For the first time, scientists have mapped the polarization of the light lingering from the fiery birth of the universe. The new measurements show that the earliest stars emerged 400 million years after the big bang and tighten the bounds on theories of how the universe grew in less than a trillionth of a second from marble-size to nearly its present size.
Light from the big bang has cooled and stretched to longer and longer wavelengths as the universe has evolved, leaving a faint haze of microwaves that pervades all space. Tiny variations in that cosmic microwave background may reveal how the universe sprang into existence, much as fossils record the evolution of life on Earth. Three years ago, researchers working with NASA's Wilkinson Microwave Anisotropy Probe (WMAP) satellite charted the minuscule variations in the temperature of the microwaves across the sky (Science Breakthrough of the Year 2003). By scrutinizing the details, they deduced that the universe is 13.7 billion years old, is "flat" (curved neither inward like a gigantic sphere nor outward like a gigantic saddle), and consists of a smattering of ordinary matter, much more unseen dark matter, and a whopping amount of space-stretching "dark energy."

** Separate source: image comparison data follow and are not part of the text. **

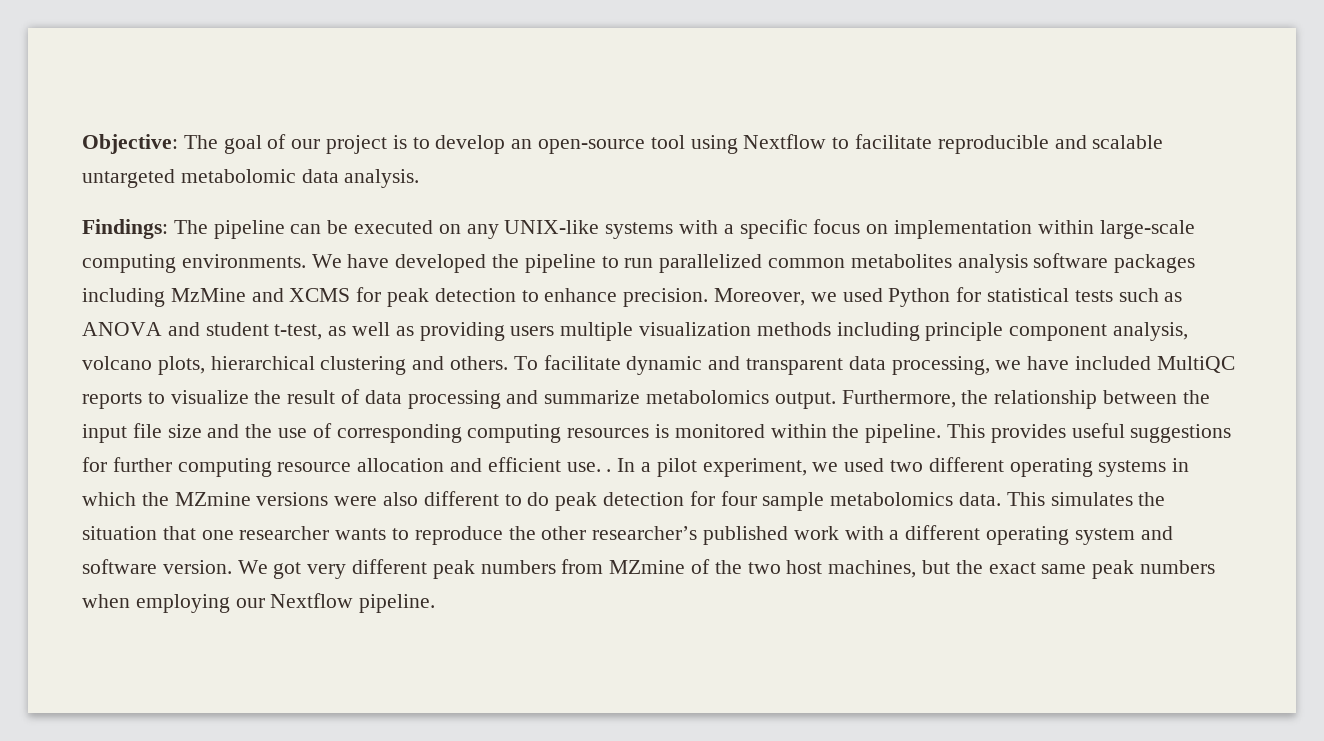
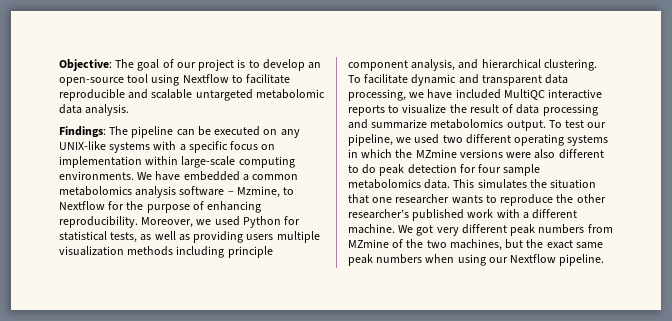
[395,253,1196,273] [82,287,709,307] developed the pipeline to run parallelized common metabolites analysis software packages including MzMine and XCMS for peak detection to enhance precision. -> [183,171,299,181] [59,186,295,198] [59,201,262,213] [59,216,138,228] embedded a common metabolomics analysis software – Mzmine, to Nextflow for the purpose of enhancing reproducibility.
[1074,288,1183,302] [82,322,323,340] tests such as ANOVA and student t-test, -> [110,232,138,243] tests,
[82,356,509,375] volcano plots, hierarchical clustering and others. -> [458,59,597,71] and hierarchical clustering.
(1235, 364) none -> [548,89,603,99] interactive
[841,390,1210,409] [82,423,1232,443] [82,457,807,477] Furthermore, the relationship between the input file size and the use of corresponding computing resources is monitored within the pipeline. This provides useful suggestions for further computing resource allocation and efficient use. . In a pilot experiment, -> [548,120,607,128] [348,134,393,146] To test our pipeline,
[986,526,1173,545] [82,559,232,574] operating system and software version. -> [348,224,395,234] machine.
[786,560,823,574] host -> (447, 244) none
[135,594,230,613] employing -> [457,254,486,266] using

Now, WMAP researchers have analyzed data collected during the second and third years of the satellite's mission, which began with its launch in 2001. The microwaves coming from different places in the sky can point in different directions, like the arrows conveying wind speeds on a weather map, and the new work maps out variations in that polarization across the sky. The data give researchers another window into the infant universe, team leader Charles Bennett, an astrophysicist at Johns Hopkins University in Baltimore, Maryland, said at a press conference at Princeton University in New Jersey.
Because the polarization is affected by the first stars, the researchers could tell that the first stars emerged about 400 million years after the big bang. The researchers also teased out how much of the observed unevenness in the cosmic microwave background was there before the stars, says David Spergel, an astrophysicist at Princeton and member of the WMAP team.
That information lets researchers rule out certain theories of inflation, the mind-boggling expansion that took place in the universe's first split second, says Brian Greene, a theoretical physicist from Columbia University: "This is a powerful step toward winnowing the field of contenders of how inflation took place."